Switch to Threaded View
MapReduce >> mail # user >> controlling no. of mapper tasks

Copy link to this message
Re: controlling no. of mapper tasks
Yes, that is correct.  It is indeed looking at the data size.  Please
carefully read through again what I wrote - particularly the part about
files getting broken into chunks (aka "blocks").  If you want fewer map
tasks, then store your files in HDFS with a larger block size.  They
will then get stored in fewer blocks/chunks, and will result in fewer
map tasks per job.


On 06/20/2011 03:44 PM, [EMAIL PROTECTED] wrote:
> Hi David, I think Hadoop is looking at the data size, not the no. of
> input files. If I pass in .gz files, then yes hadoop is choosing 1
> map task per file but if I pass in HUGE text file or same file split
> into 10 files, its choosing same no. of maps tasks (191 in my case).
> Thanks Praveen
> -----Original Message----- From: ext David Rosenstrauch
> [mailto:[EMAIL PROTECTED]] Sent: Monday, June 20, 2011 3:39 PM To:
> [EMAIL PROTECTED] Subject: Re: controlling no. of
> mapper tasks
> On 06/20/2011 03:24 PM, [EMAIL PROTECTED] wrote:
>> Hi there, I know client can send "mapred.reduce.tasks" to specify
>> no. of reduce tasks and hadoop honours it but "mapred.map.tasks" is
>> not honoured by Hadoop. Is there any way to control number of map
>> tasks? What I noticed is that Hadoop is choosing too many mappers
>> and there is an extra overhead being added due to this. For
>> example, when I have only 10 map tasks, my job finishes faster than
>> when Hadoop chooses 191 map tasks. I have 5 slave cluster and 10
>> tasks can run in parallel.

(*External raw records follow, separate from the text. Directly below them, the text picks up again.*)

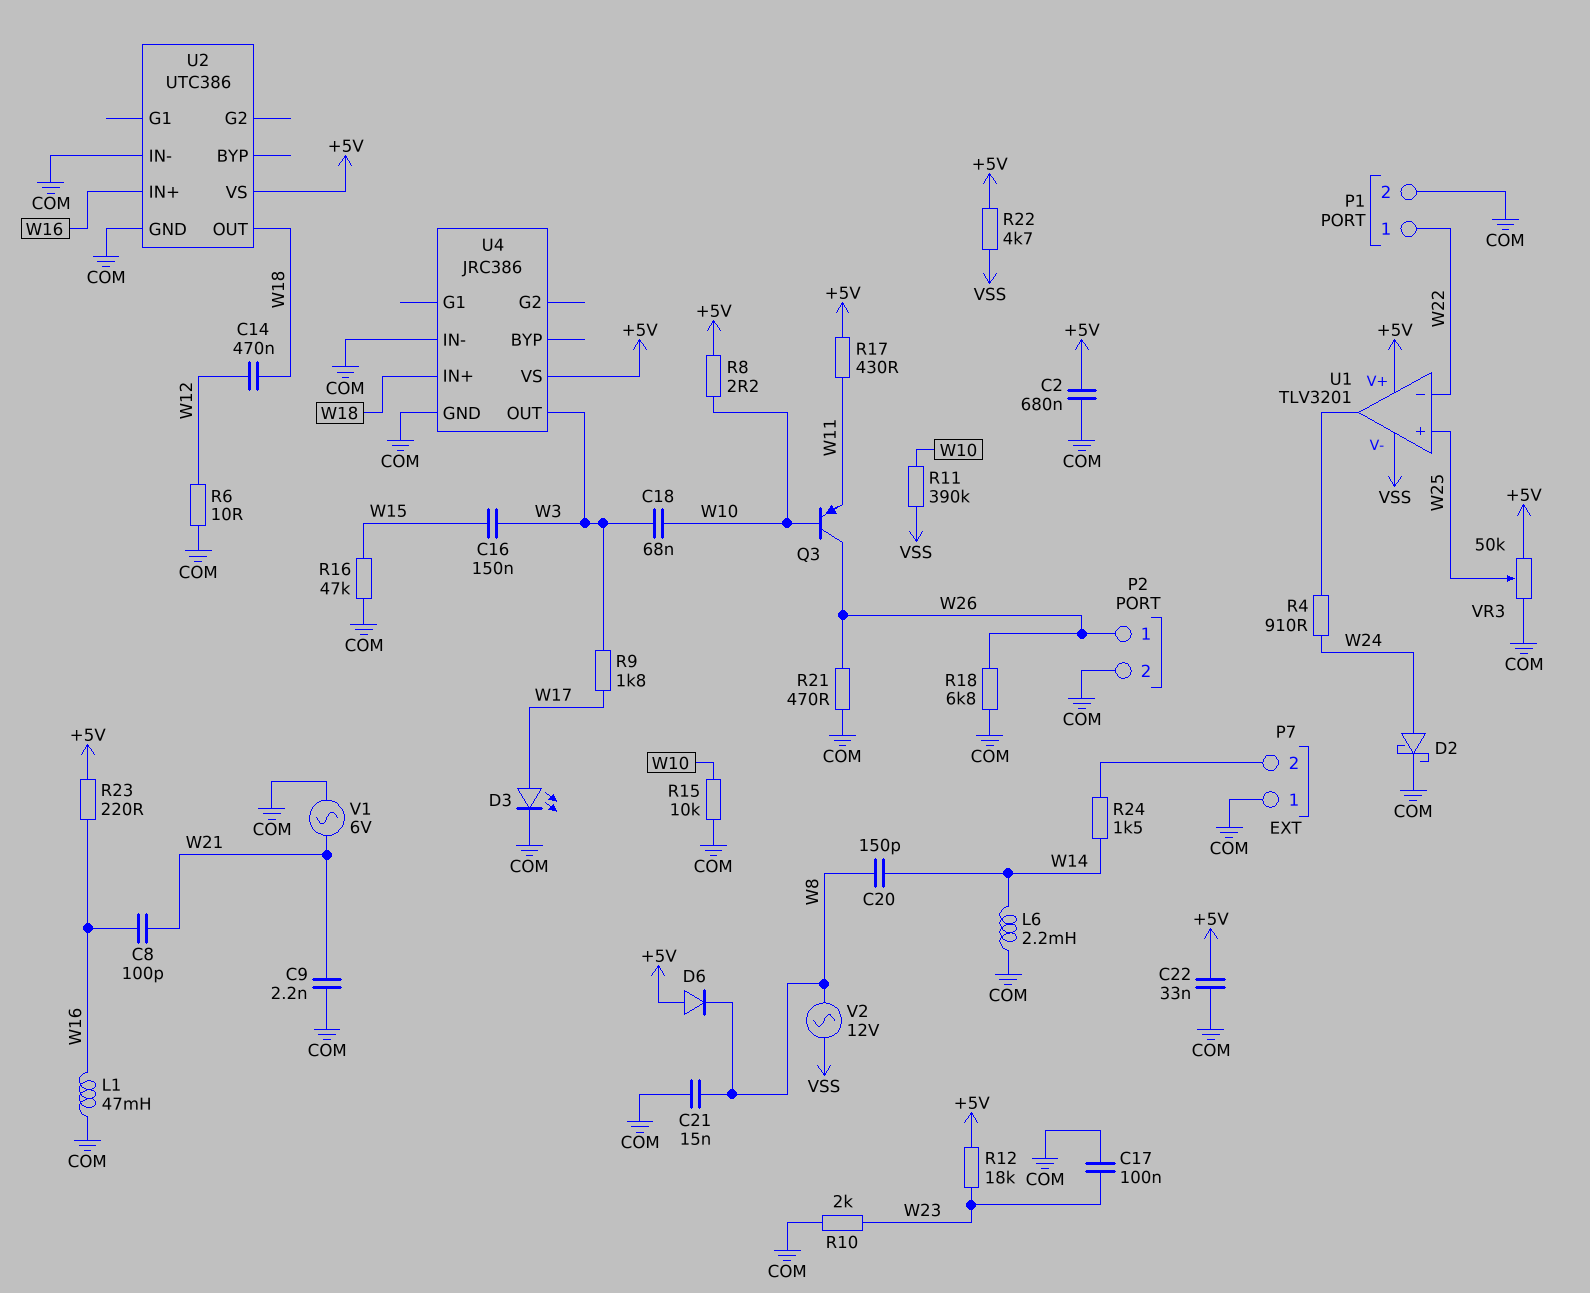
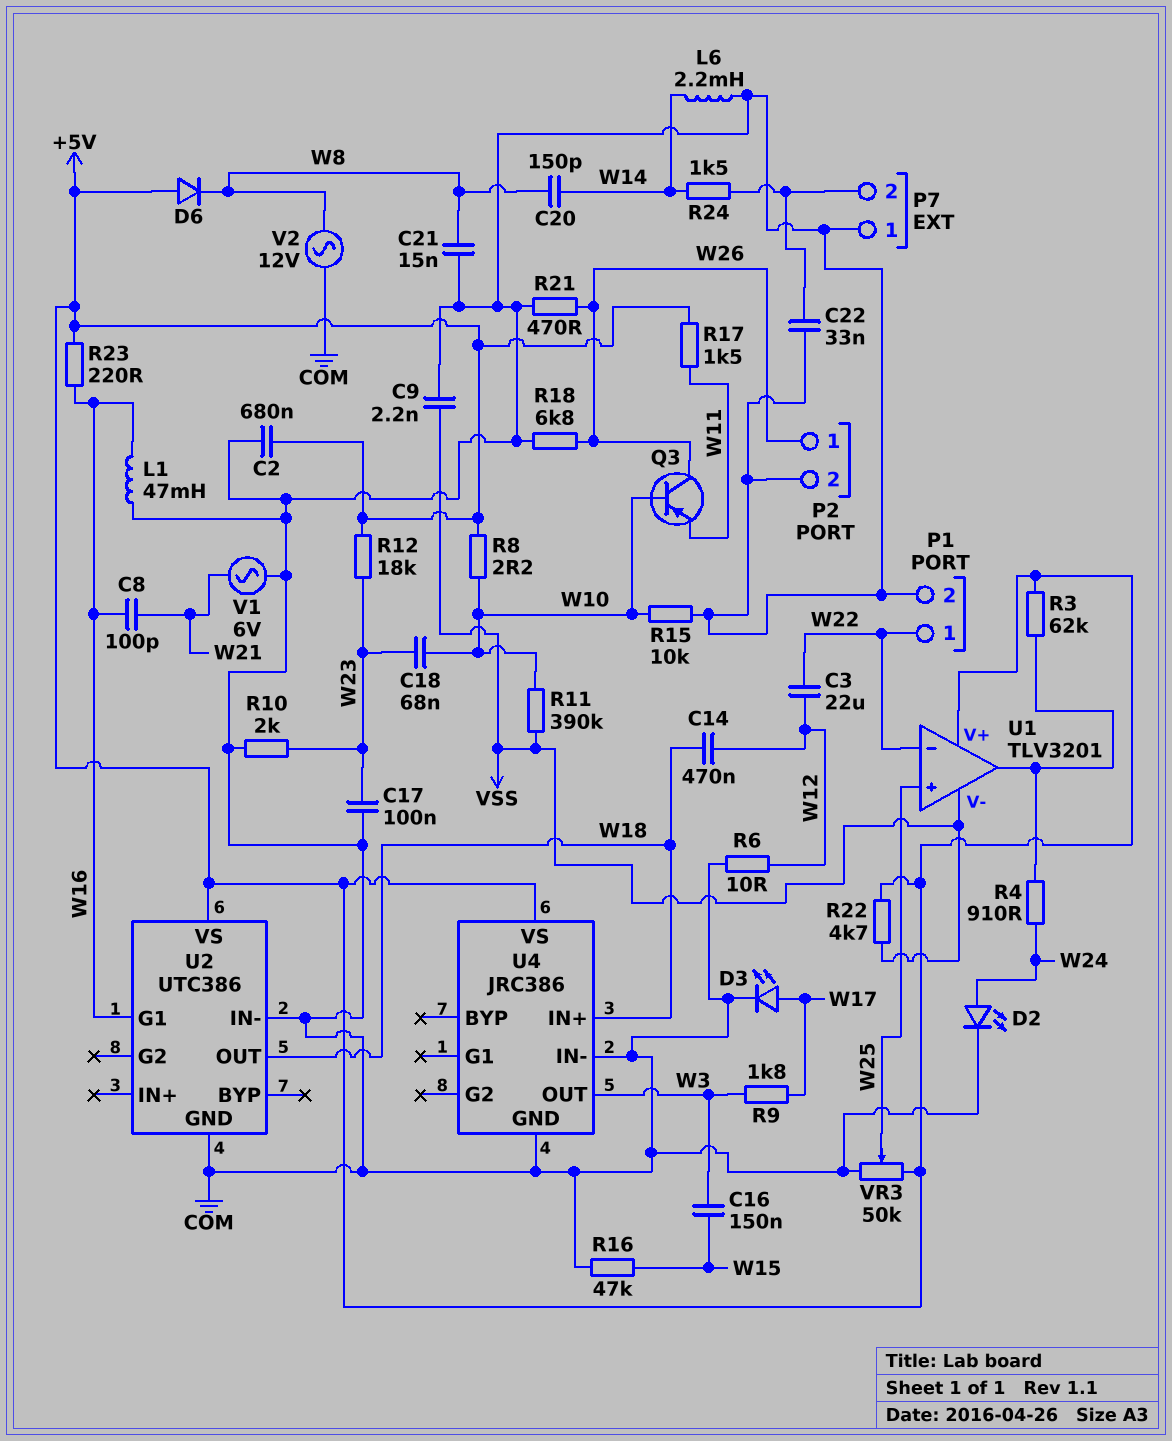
C3: none -> 22uF (W12, W22)
C9: 2.2nF (COM, W21) -> 2.2nF (COM, VSS)
C18: 68nF (W3, W10) -> 68nF (W10, W23)
C22: 33nF (+5V, COM) -> 33nF (COM, P7/2)
D2: schottky (A W24, K COM) -> LED (A W24, K COM)
R3: none -> 62k (+5V, U1/out)
R17: 430 (+5V, W11) -> 1.5k (+5V, W11)
U2 pin G1: none -> W16
U2 pin IN+: W16 -> none
V2: AC 12V (VSS, W8) -> AC 12V (COM, W8)

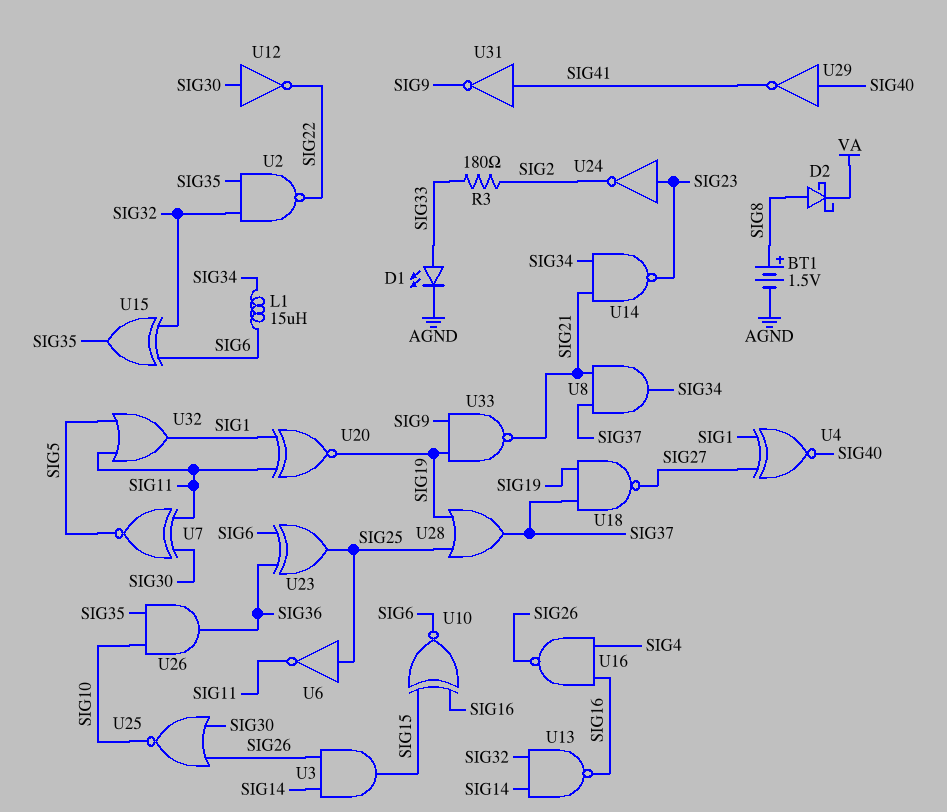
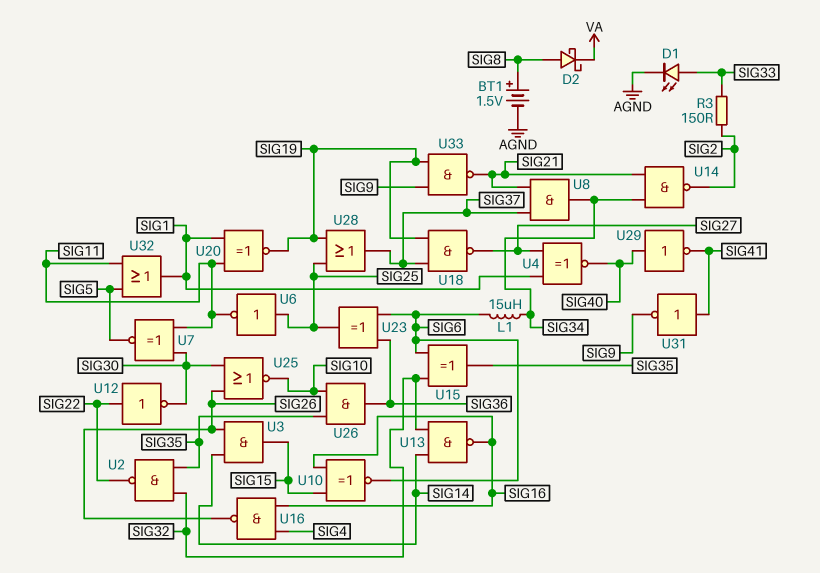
R3: 180 (SIG2, SIG33) -> 150 (SIG2, SIG33)
U12: NOT (in SIG30, out SIG22) -> NOT (in SIG22, out SIG30)
U14: NAND (in SIG21, in SIG34, out SIG23) -> NAND (in SIG21, in SIG34, out SIG2)
U24: NOT (in SIG23, out SIG2) -> none

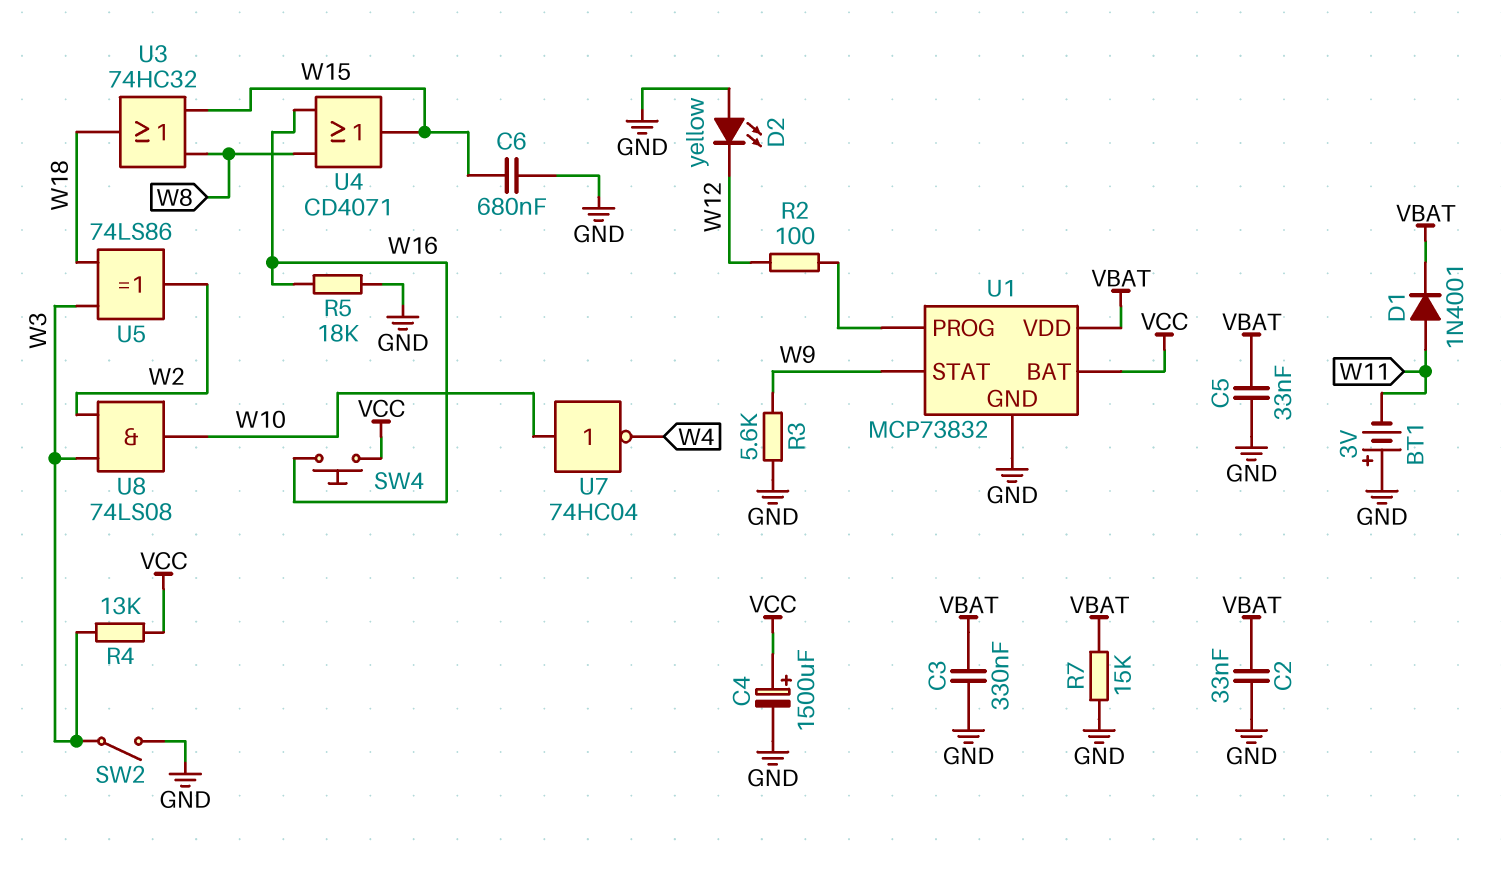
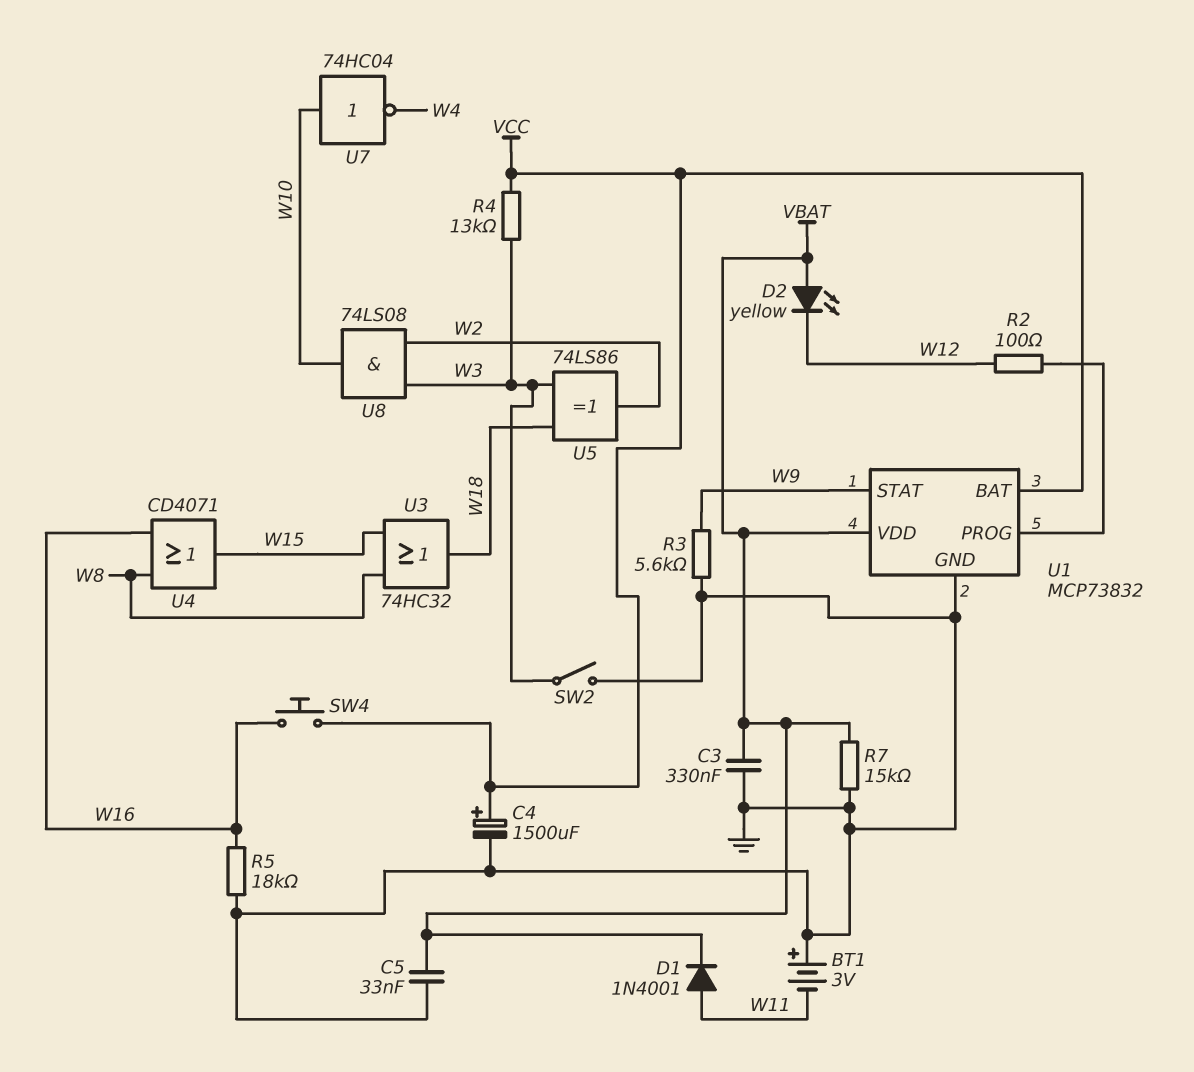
C2: 33nF (GND, VBAT) -> none
C6: 680nF (GND, W15) -> none
D2: LED yellow (A GND, K W12) -> LED yellow (A VBAT, K W12)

I want to set both map and reduce tasks
>> to be 10 for max efficiency.
>> Thanks Praveen
> The number of map tasks is determined dynamically based on the number
> of input chunks you have.  If you want fewer map tasks either pass
> fewer input files to your job, or store the files using larger chunk
> sizes (which will result in fewer chunks per file, and thus fewer
> chunks total).
> HTH,
> DR